Say y₂=3x₁+2x₂+4x₃. Then f_j2(y)=f_j2(3x₁+2x₂+4x₃)=f_j2(3x₁)+f_j2(2x₂)+f_j2(4x₃)=2

It seems you misunderstand the indices $j_1$ and so on.
Let's work in one variable. In that case, you are given an index $j_1$ and you know that $1\leq j_1 \leq n$. So $j_1$ could be anything from $1$ to $n$. And for each value of this $j_1$, you have a map.

So you have maps

f_1,~f_2,~f_3,~f_4,...

What $f_4$ (for example) simply does is take out the fourth basis vector and give its coordinate. So, for example

f_4(3x_1 + 2x_2 + 4x_3 + 6x_4) = 6

Now, in the case of two variables, you have two indices $j_1$ and $j_2$ which can take on values anything from $1$ to $n$. Let's say $n=3$, then you have maps

f_{1,1},~f_{1,2},~f_{1,3},~f_{2,1},~f_{2,2},~f_{2,3},~f_{3,1},~f_{3,2},~f_{3,3}

So there are $9$ maps. (with general $n$, there are $n^2$ maps).

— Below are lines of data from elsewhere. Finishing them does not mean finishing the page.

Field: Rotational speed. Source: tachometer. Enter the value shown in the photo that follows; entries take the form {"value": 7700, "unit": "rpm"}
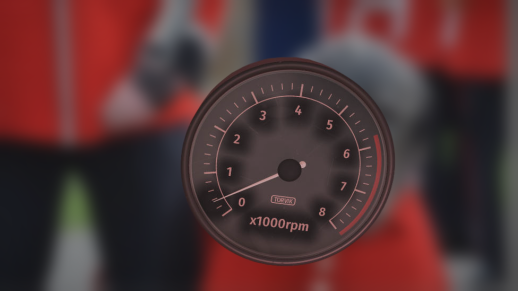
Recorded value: {"value": 400, "unit": "rpm"}
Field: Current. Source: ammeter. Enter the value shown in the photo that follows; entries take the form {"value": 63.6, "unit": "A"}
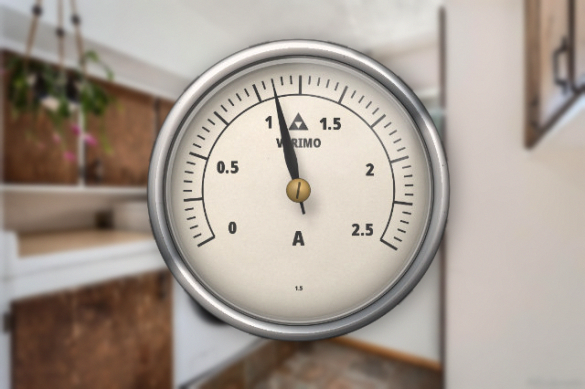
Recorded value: {"value": 1.1, "unit": "A"}
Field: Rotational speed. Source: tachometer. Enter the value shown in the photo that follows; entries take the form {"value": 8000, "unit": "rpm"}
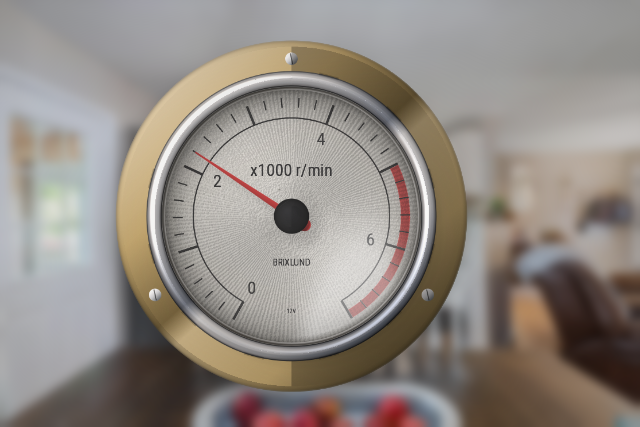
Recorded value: {"value": 2200, "unit": "rpm"}
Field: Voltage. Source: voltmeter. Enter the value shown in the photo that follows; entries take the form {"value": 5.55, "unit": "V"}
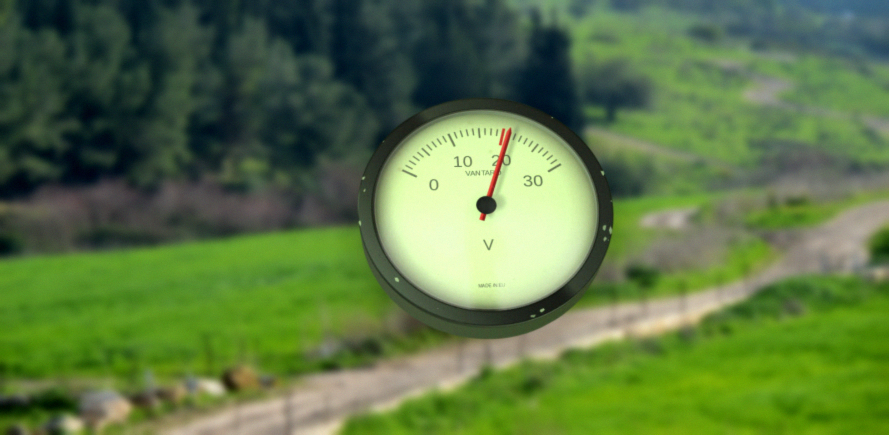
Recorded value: {"value": 20, "unit": "V"}
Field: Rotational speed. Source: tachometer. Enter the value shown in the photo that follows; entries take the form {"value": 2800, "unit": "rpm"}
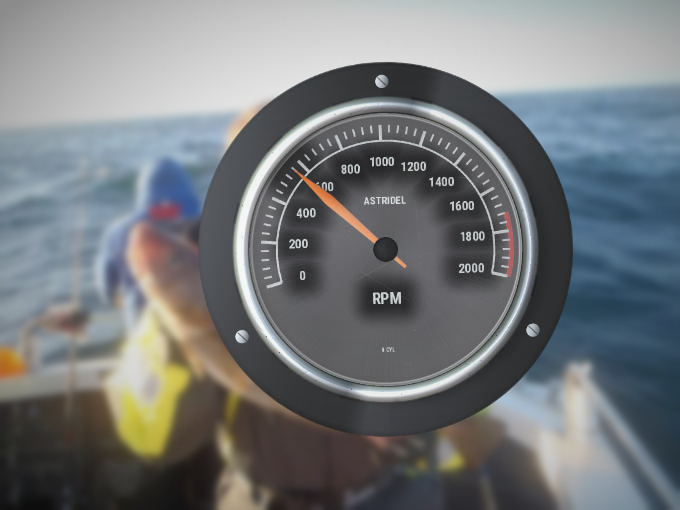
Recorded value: {"value": 560, "unit": "rpm"}
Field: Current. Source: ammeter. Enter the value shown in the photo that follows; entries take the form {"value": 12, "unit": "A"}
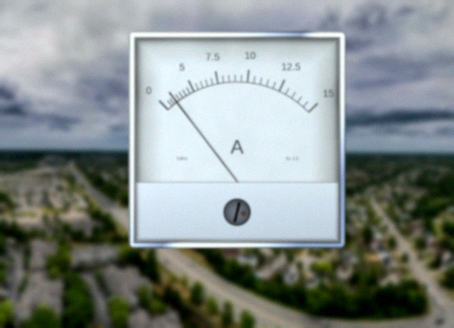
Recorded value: {"value": 2.5, "unit": "A"}
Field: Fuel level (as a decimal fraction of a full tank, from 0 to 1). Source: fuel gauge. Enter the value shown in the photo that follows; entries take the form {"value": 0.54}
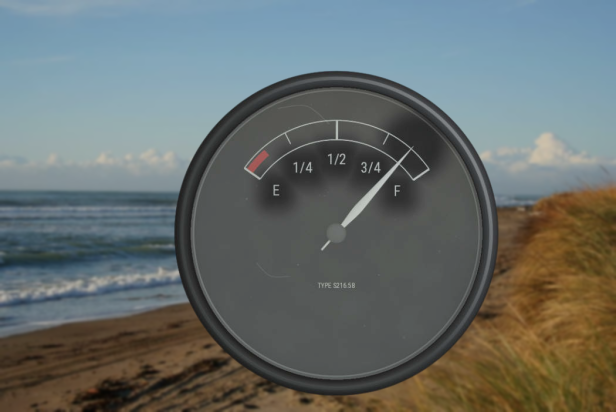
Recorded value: {"value": 0.875}
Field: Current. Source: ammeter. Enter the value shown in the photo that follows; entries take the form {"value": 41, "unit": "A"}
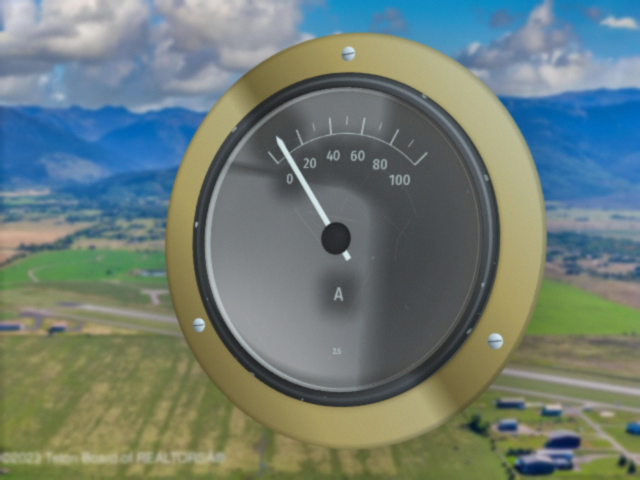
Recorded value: {"value": 10, "unit": "A"}
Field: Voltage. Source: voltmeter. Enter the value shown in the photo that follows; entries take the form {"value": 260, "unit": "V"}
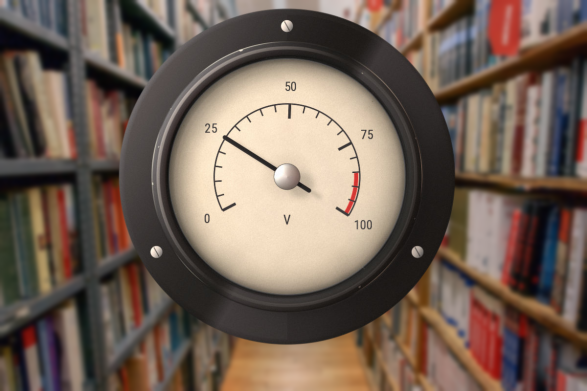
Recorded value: {"value": 25, "unit": "V"}
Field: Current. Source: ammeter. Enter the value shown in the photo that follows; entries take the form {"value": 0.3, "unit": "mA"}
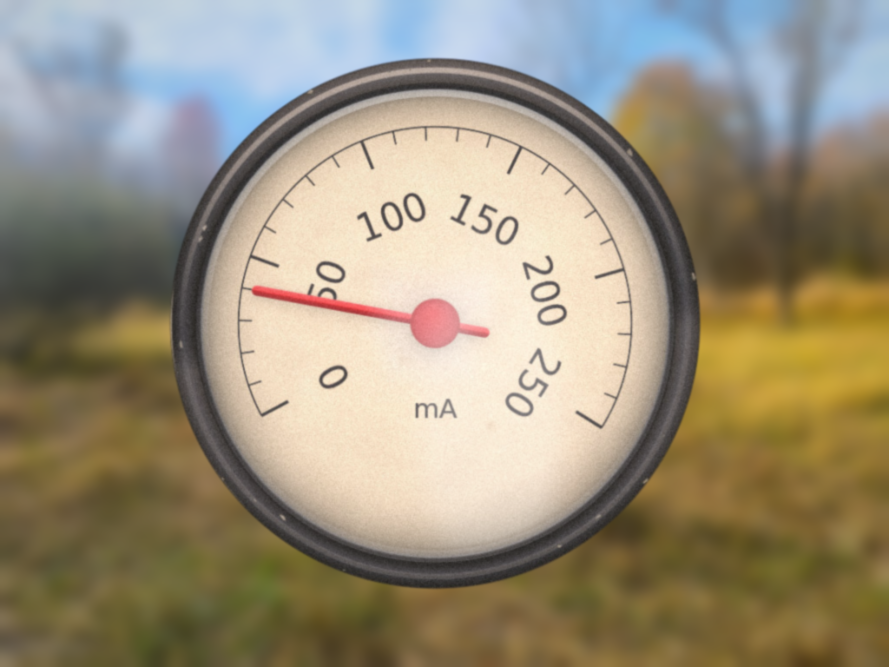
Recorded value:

Let's look at a specific map like $f_{2,1}$. This map is a biliniear map, meaning it takes in two elements of $X$. And what it does is select the 2nd coordinate of the first element and the first coordinate of the second element and multiply them. So

f_{2,1}(3x_1 + 6x_2 + 4x_3,x_1 + 2x_2 + 5x_3) = 6\cdot 1 = 6

Likewise for example,

f_{1,3}(3x_1 + 6x_2 + 4x_3,x_1 + 2x_2 + 5x_3) = 3\cdot 5 = 15

 

[tiger2030]

Ok, that clears things up a lot more. So instead I would get the coefficient with the first basis vector from y₁ multiplied by the coefficient with the second basis vector from y₂, and so on until it it multiplied by the coefficient with the nth basis vector from y_n

 

[micromass]

Right, so what we do is decompose each $y_j$ in the basis $x_1,...,x_n$. Let's write

y_j = \alpha_{1,j} x_1 + ... + \alpha_{n,j} x_n

Then

f_{i_1,...,i_k}(y_1,...,y_k) = \alpha_{i_1,1}\cdot ... \cdot \alpha_{i_k,k}

I know the notation is very awkward, but you need to get used to it.

 

[tiger2030]

The explanation of the notation cleared a lot of stuff up for me. So I get know that we have taken apart each y_j and are multiplying the coefficients together but how does this show the dimension is n^k?

 

[tiger2030]

I understand there would be n^k different permutations of the coefficients indices but is this enough to prove the dim?

 

[micromass]

The idea is to show that the set of all $f_{i_1,...,i_k}$ forms a basis for the vector space of all $k$-forms.